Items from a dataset
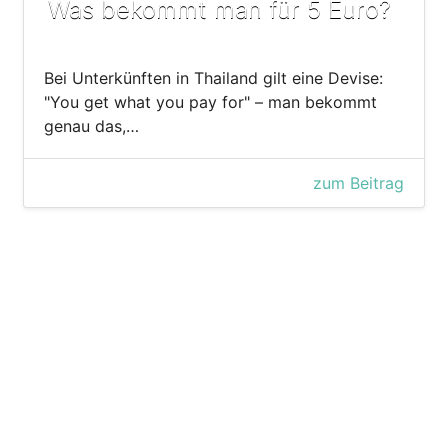
Was bekommt man für 5 Euro?
Bei Unterkünften in Thailand gilt eine Devise:
"You get what you pay for" – man bekommt
genau das,…
zum Beitrag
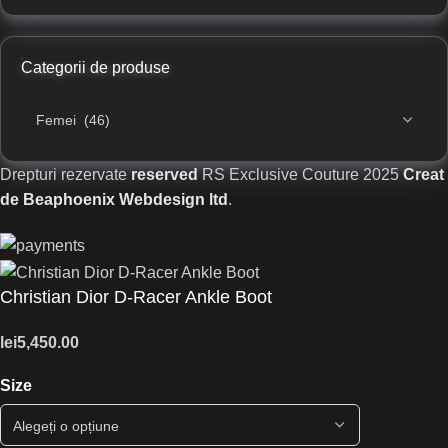
Categorii de produse
Drepturi rezervate
reserved
RS Exclusive Couture
2025
Creat
de Beaphoenix Webdesign ltd
.
Christian Dior D-Racer Ankle Boot
lei
5,450.00
Size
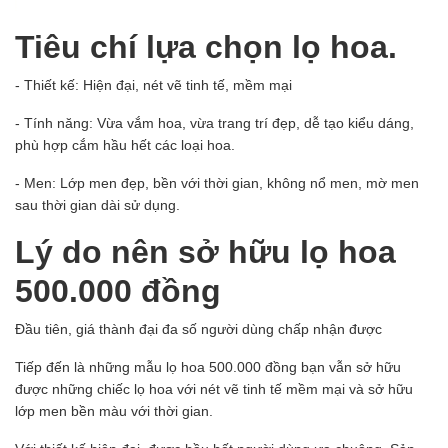
Tiêu chí lựa chọn lọ hoa.
- Thiết kế: Hiện đại, nét vẽ tinh tế, mềm mại
- Tính năng: Vừa vắm hoa, vừa trang trí đẹp, dễ tạo kiểu dáng,
phù hợp cắm hầu hết các loại hoa.
- Men: Lớp men đẹp, bền với thời gian, không nổ men, mờ men
sau thời gian dài sử dụng.
Lý do nên sở hữu lọ hoa
500.000 đồng
Đầu tiên, giá thành đại đa số người dùng chấp nhận được
Tiếp đến là những mẫu lọ hoa 500.000 đồng bạn vẫn sở hữu
được những chiếc lọ hoa với nét vẽ tinh tế mềm mại và sở hữu
lớp men bền màu với thời gian.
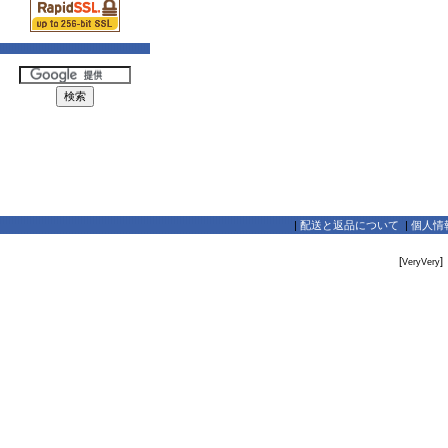
|
配送と返品について
|
個人情
[
]
VeryVery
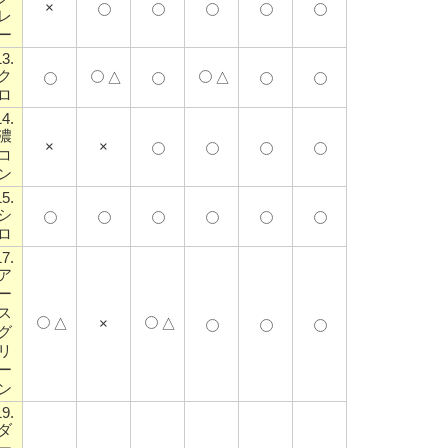
×
レ
ー
13.
ク
△
△
ロ
14.
濃
×
×
コ
ン
15.
シ
ロ
17.
ア
ー
ス
△
×
△
グ
リ
ー
ン
19.
ダ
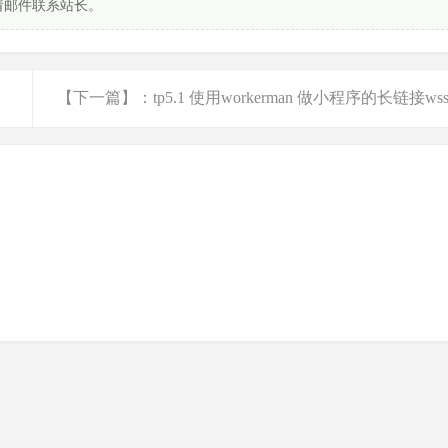
请邮件联系站长。
【下一篇】：tp5.1 使用workerman 做小程序的长链接ws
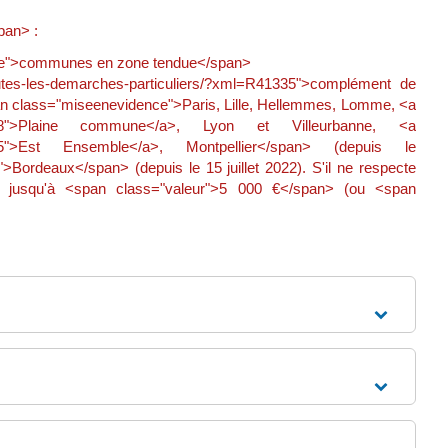
pan> :
ence">communes en zone tendue</span>
/toutes-les-demarches-particuliers/?xml=R41335">complément de
span class="miseenevidence">Paris, Lille, Hellemmes, Lomme, <a
?xml=R59968">Plaine commune</a>, Lyon et Villeurbanne, <a
ml=R61525">Est Ensemble</a>, Montpellier</span> (depuis le
Bordeaux</span> (depuis le 15 juillet 2022). S'il ne respecte
nt jusqu'à <span class="valeur">5 000 €</span> (ou <span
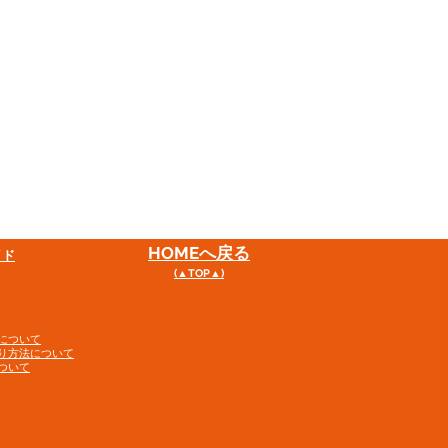
HOME
へ戻る
イド
(▲TOP▲)
について
り方法について
ついて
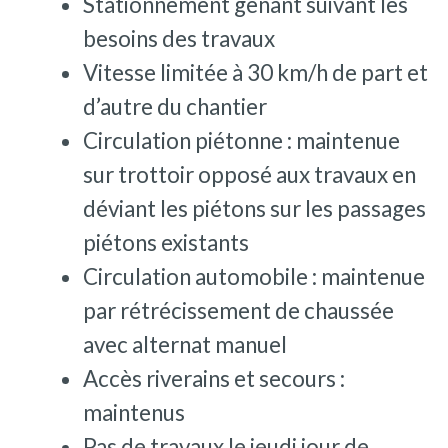
Stationnement gênant suivant les
besoins des travaux
Vitesse limitée à 30 km/h de part et
d’autre du chantier
Circulation piétonne : maintenue
sur trottoir opposé aux travaux en
déviant les piétons sur les passages
piétons existants
Circulation automobile : maintenue
par rétrécissement de chaussée
avec alternat manuel
Accès riverains et secours :
maintenus
Pas de travaux le jeudi jour de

Assignment.
Using the data above, print only the lines starting at the one with "zum Beitrag" and ending at the one with "Tiếp đến là", exactly as they stand, minus the pictures.

Answer for this exercise.
zum Beitrag
Categorii de produse
Drepturi rezervate
reserved
RS Exclusive Couture
2025
Creat
de Beaphoenix Webdesign ltd
.
Christian Dior D-Racer Ankle Boot
lei
5,450.00
Size
Tiêu chí lựa chọn lọ hoa.
- Thiết kế: Hiện đại, nét vẽ tinh tế, mềm mại
- Tính năng: Vừa vắm hoa, vừa trang trí đẹp, dễ tạo kiểu dáng,
phù hợp cắm hầu hết các loại hoa.
- Men: Lớp men đẹp, bền với thời gian, không nổ men, mờ men
sau thời gian dài sử dụng.
Lý do nên sở hữu lọ hoa
500.000 đồng
Đầu tiên, giá thành đại đa số người dùng chấp nhận được
Tiếp đến là những mẫu lọ hoa 500.000 đồng bạn vẫn sở hữu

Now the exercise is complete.